Read an interview with Mollie Walker, one of those in attendance at the Silent Retreat.
This past Tuesday we had our first BFR Local Silent Retreat and it was absolutely wonderful. The weather could not have been more beautiful and the time was so rejuvenating for all of us. I feel like when I first started tip toeing into contemplative practice and was heading to my first silent retreat so many things were running through my head and so many unknowns. I find some comfort in knowing what to expect, and what better way to know what to expect than to ask a first timer.
Mollie is a dynamic woman that juggles being a wife, mom, follower of Jesus, Vice President Manager of Business Development at Simmons Bank, Co-Founder of Tennessee Fertility Advocates and an avid goal achiever and trail blazer. If you have ever met her, you know. She lights up a room and is a connector by nature. She is not only a natural leader, but an eager learner with a humble heart. I knew that Mollie entering into the silence was going to be a beautiful time of growth for her, not only to step away from her busy schedule, but also to just "be" with God with no agenda or goal, just intimacy with our Lord. She did a wonderful job if that even fits the bill. She left her technology in the car and came ready to lean into what God had for her. She posted up outside in the rocking chairs by the pool and let The Lord pour life into her soul.
One of my favorite things from the time together sharing was when she read this poem aloud for us all:
I am not good at grieving my losses
and moving on.
I carry them in a knapsack
hanging heavy on my chest.
Doesn’t everyone see me stoop beneath the weight?
Don’t you ever get to put it down? someone asks.
No, I reply, it is with me always,
more present on most days than God himself.
Grief gets added every day,
or so it seems.
Oh, it’s o.k., I say.
It’s just one more grief to tuck into my knapsack.
I’ve learned how to walk
with heaviness around my neck.
I know how to enter rooms
as though nothing was hanging there.
But today I am tired.
The weight of accumulated grief
is more than I can carry.
Where does one go to unpack grief?
To take out each loss
and hold it in your hand
To wonder where it goes
and then put it in its place?
I don’t cry about my grief anymore,
although there are always tears
behind my eyes.
The tears are stuck inside now—
Like stones in a graveyard
they have settled heavy
into the landscape of my life
I’ve heard that depression is the refusal to mourn.

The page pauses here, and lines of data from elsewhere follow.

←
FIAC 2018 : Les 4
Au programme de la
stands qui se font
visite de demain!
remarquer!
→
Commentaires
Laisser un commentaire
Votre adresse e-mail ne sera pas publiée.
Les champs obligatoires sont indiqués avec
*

I don’t know how to mourn in a way that helps.
I don’t know how.
God, if you would show me—I would do it. If you would take me to a place
where I could truly mourn,
I would walk in—I think.
I would walk into that graveyard
And lay myself down on the grave
of each and every dead thing
and let my tears fall into the earth.
And then I would get up
And walk out into my life
Ruth Haley Barton 2008
Invitation to Retreat
Below are a few things from her perspective.
How did you feel leading up to the retreat?

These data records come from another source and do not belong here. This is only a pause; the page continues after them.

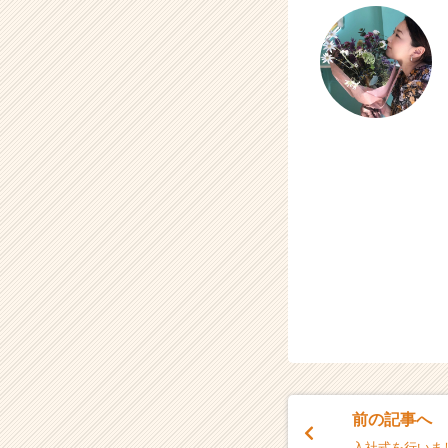
ア
（C
h
e
e
r
C
a
r
e
e
r）
前の記事へ
入社式を行いま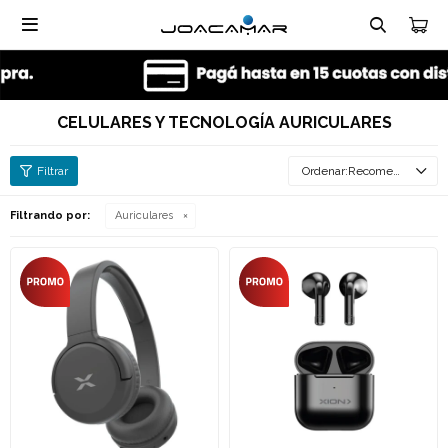

CELULARES Y TECNOLOGÍA AURICULARES
Recomendados
Filtrando por:
Auriculares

Leading up to the retreat I was pretty anxious about taking off the time for work. However I knew this needed to be a priority and I was actually so excited the days leading up because I know how bad I just needed that time away.
If you could explain the retreat to someone else what would you say?
For me, the retreat was honestly just a time of intimacy with the Lord. A purposeful, intentional time set aside without any distractions to just speak and be in the presence of our Creator.
What was one thing that you enjoyed or that you gained from going?
I enjoyed so many things from it but if I had to pick one thing it would be the intentional time with the Lord surrounded by others who needed that same thing and knowing we were in a SAFE space to just be, letting down all barriers or expectations.
Any advice to someone on the fence about coming?
I would say if you were on the fence about coming to the Silent Retreat start by really praying about it then take a leap of faith and try some thing that might be out of your comfort zone. It might seem uncomfortable, but it could actually be one of the greatest blessings and I truly believe that God showed me things during that time at the retreat that I have been too busy to see in any other situation.
I would also say that all of the women that attended were there with the purpose of drawing closer to the Lord and being silent and just being still with no expectations or agendas. We live in such a busy world that we often get distracted and caught up in the busyness and sometimes it takes stepping out of our comfort zone to do something like this to slow down and see what God is trying to show us.
Was there anything that surprised you about the experience?
Honestly I was really surprised that I did not feel the need to constantly check my phone and how fast time went. I remember thinking "Man I wish this was longer". It was such sweet time in the Word, journaling and feeling the presence of the Holy Spirit more than I have felt in a very long time and I really didn’t want it to end. Then to have community with the women in discussion afterwards as well as the lunch- it was just a perfect perfect day. I woke up today feeling extremely refreshed and like a huge weight has been lifted off me.